Several research groups proposed a co-doping method where the acceptor dopants and group III elements are used such as co-doping of nitrogen and gallium by pulsed laser deposition (PLD), nitrogen and indium by ultrasonic spray pyrolysis, and nitrogen and aluminum by reactive magnetron sputtering [15–17]. Lu et al. reported to fabricate p-type ZnO structures by co-doping with nitrogen and aluminum . They demonstrated that simultaneous co-doping using acceptors and reactive donors could be expected to enhance the solubility of acceptors in ZnO and to raise shallow acceptor levels in the bandgap [17, 18]. Therefore, the incorporation of acceptors in ZnO was remarkably enhanced due to the presence of aluminum. However, controlling nitrogen at room temperature is very difficult because nitrogen in air exists in a gas state. So, we used Ag dopant for making a p-type semiconductor in a ZnO matrix instead of nitrogen.
In this work, we have investigated the growth behavior of various silver and aluminum-co-doped zinc oxide (SAZO) NWs on an Al2O3 (0001) substrate by hot-walled pulsed laser deposition (HW-PLD) which is one of the special methods for nanostructure synthesis. After optimizing the process condition for NW formation in the HW-PLD, we verified the Ag-doping status, confirmed the exciton bound to a neutral acceptor (A0X) by low-temperature (13 K) photoluminescence (PL), and compared thermal activation energies (Ea) of single-doped and co-doped ZnO-based NWs.
The fabrication methods of NWs have been developed to be realized at nanoscale such as thermal evaporation, PLD, and wet chemical processing [19, 20]. Among various growth methods, the PLD has several notable advantages which are very effective in obtaining the stoichiometry of synthesized materials on the substrate as a target than many other gas surface-based growth techniques . SAZO NWs of 1, 3, and 5 at.% have been synthesized on sapphire (0001) substrates in HW-PLD with a 20-Å Au film as a catalyst. SAZO NWs of 1, 3, and 5 at.% are grown in a furnace temperature of 800 °C with Ar gas of 90 sccm and a working pressure of 1.2 Torr. The HW-PLD has a target rotating system ensuring homogeneous target ablation. A KrF excimer laser (248 nm) operating at a pulse repetition rate of 10 Hz is focused onto pure ZnO and 1, 3, and 5 at.% SAZO targets for the deposition. The energy density of the laser is set to 1.2 J/cm2, and the shot area on the target surface is 0.042 cm2. Before synthesis, there should be a pre-deposition process with a laser shot time of 5 min on the surface of the target. The deposition process is continued for 30 min.

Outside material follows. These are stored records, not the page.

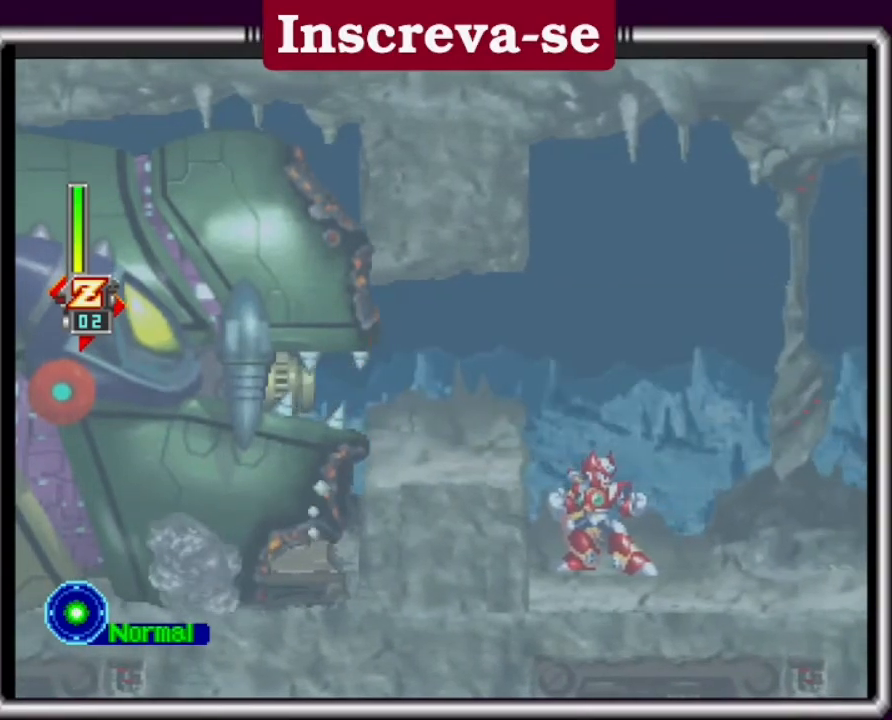
Gameplay with a controller (Xbox layout); each line is a JSON object with the inputs held at the frame after it. "events" lists button and stick changes between this image and that frame as [ms after this image, input, new state], when the widget could be followed in between. Not read: L3 R3 right_stick.
{"buttons": ["A"], "left_stick": "up-right", "events": [[400, "A", "down"], [467, "left_stick", "up-right"]]}
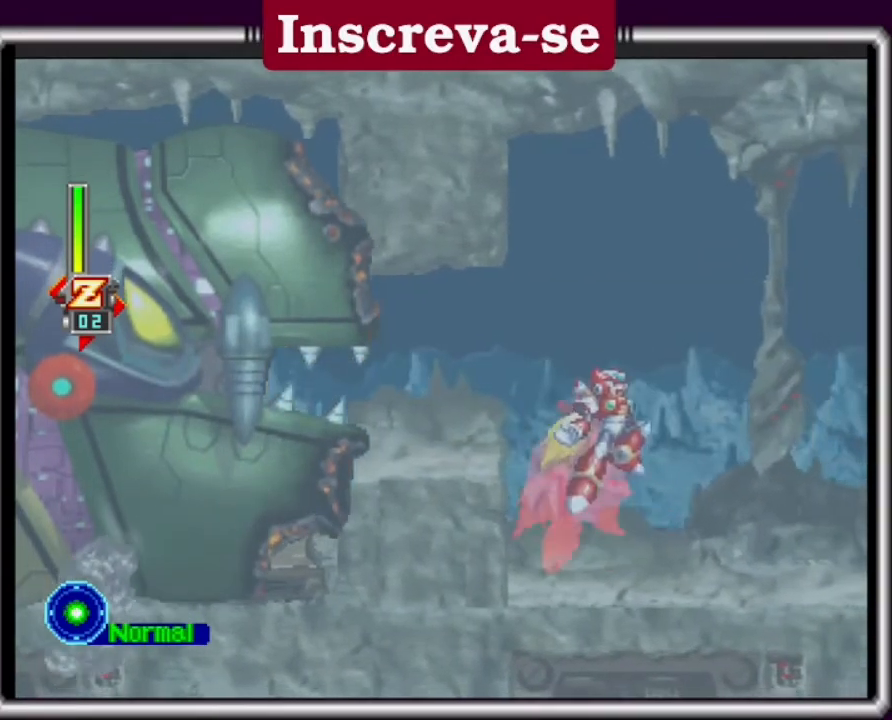
{"buttons": ["A"], "left_stick": "center", "events": [[100, "left_stick", "right"], [500, "left_stick", "center"]]}
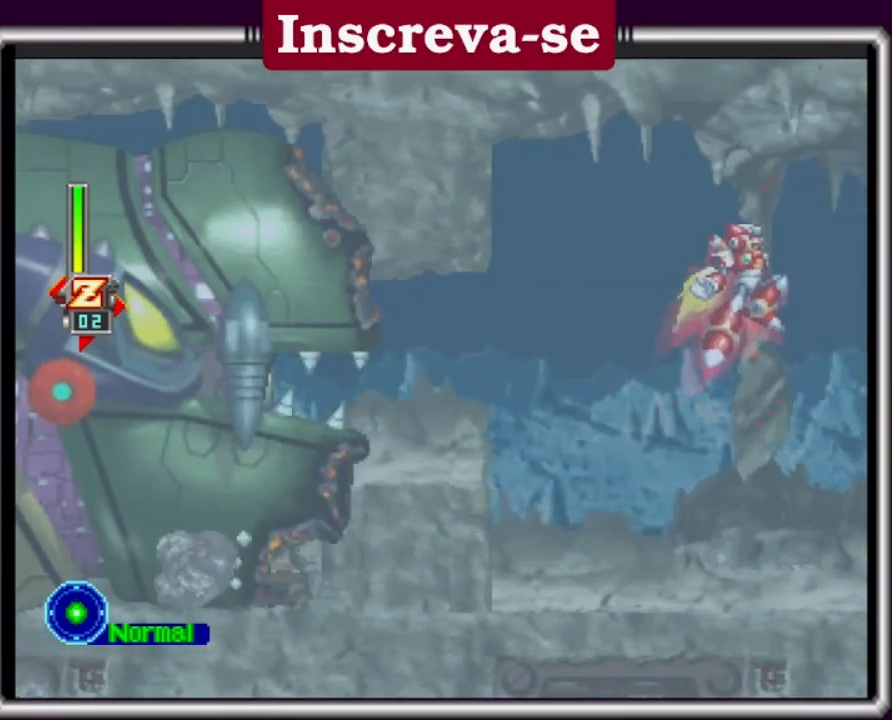
{"buttons": [], "left_stick": "right", "events": [[100, "A", "up"], [500, "left_stick", "right"]]}
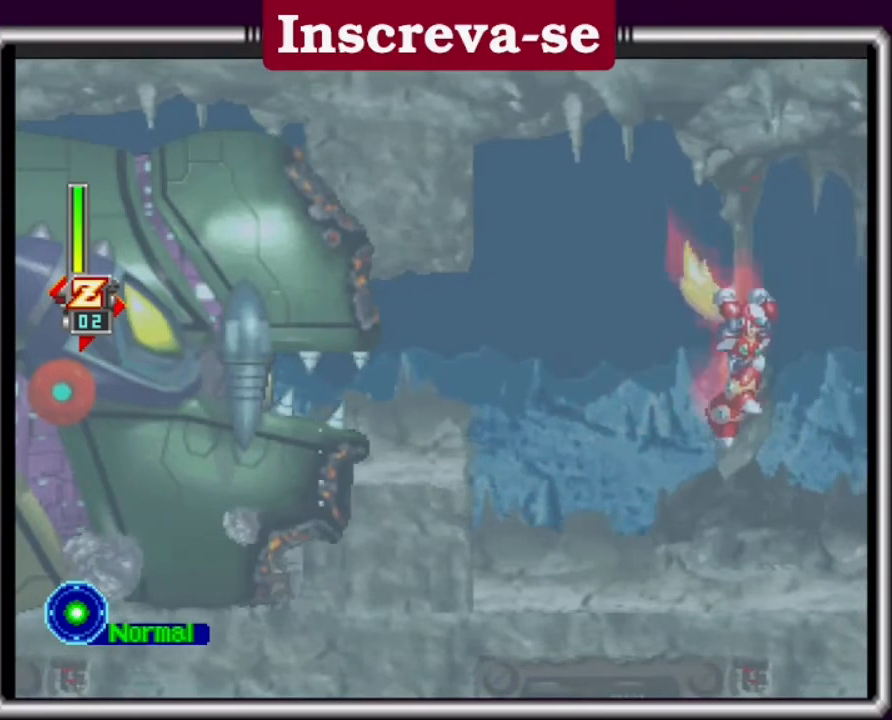
{"buttons": [], "left_stick": "left", "events": [[400, "left_stick", "left"]]}
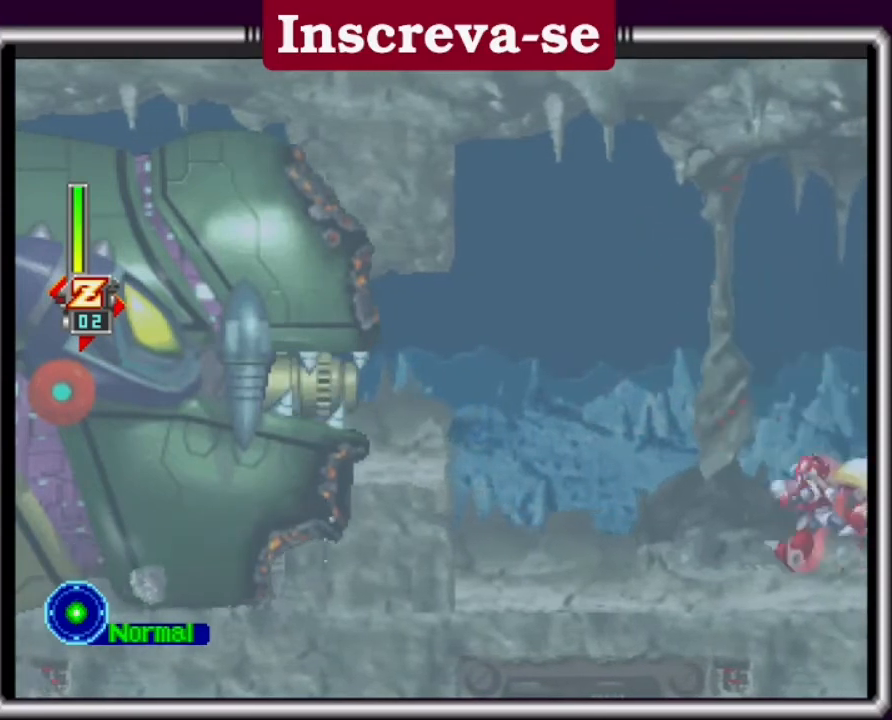
{"buttons": [], "left_stick": "center", "events": [[100, "left_stick", "center"]]}
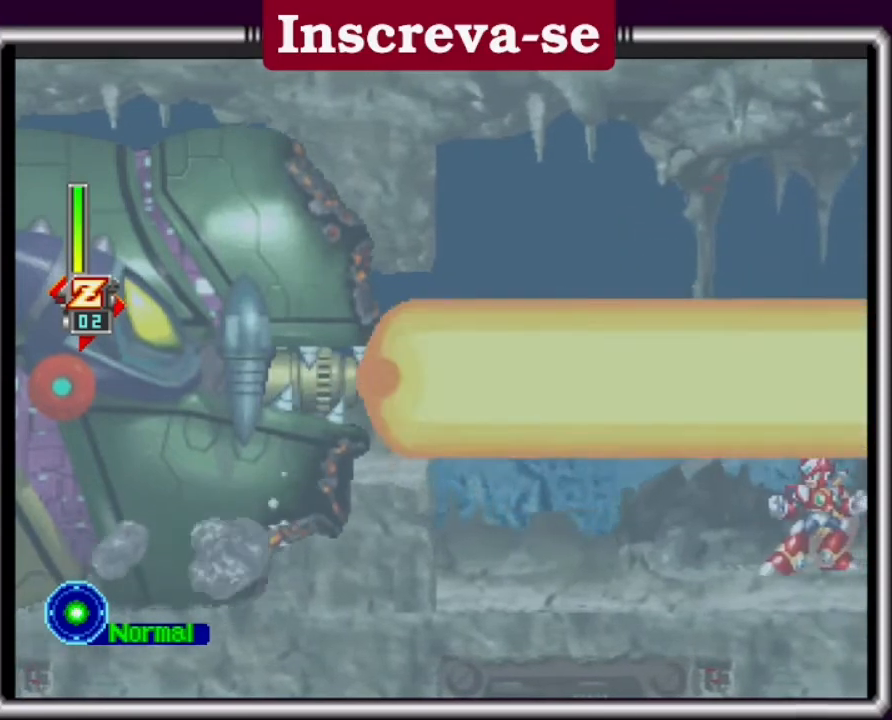
{"buttons": [], "left_stick": "center", "events": []}
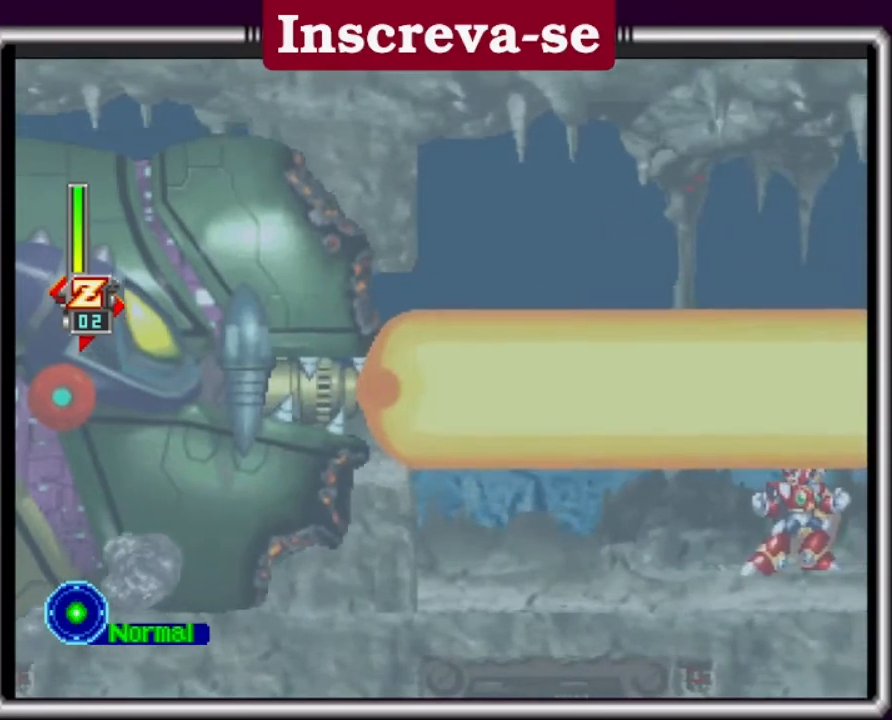
{"buttons": [], "left_stick": "center", "events": []}
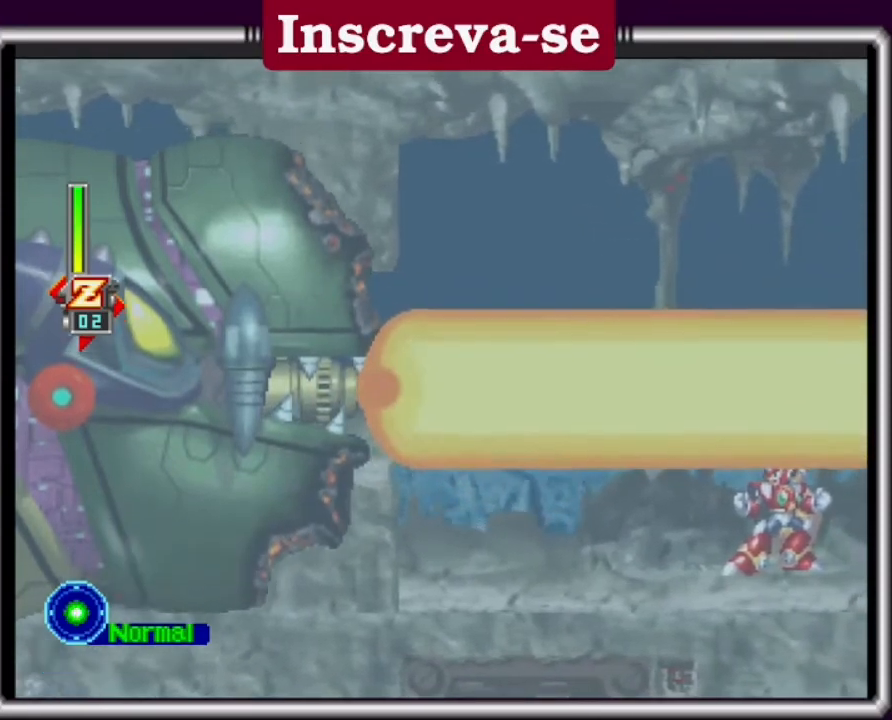
{"buttons": [], "left_stick": "center", "events": []}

The target in this process is synthesized using high-purity ZnO (99.999%, Kojundo Chemical Laboratory, Sakado-shi, Japan), Ag2O (99.99%, Kojundo Chemical Laboratory), and Al2O3 (99.99%, Kojundo Chemical Laboratory) powders. The ethanol-based solutions of Ag and Al powders are ground and mixed with the ZnO powder by planetary milling for 48 h. The target is finalized by sintering at 950 °C for 3 h.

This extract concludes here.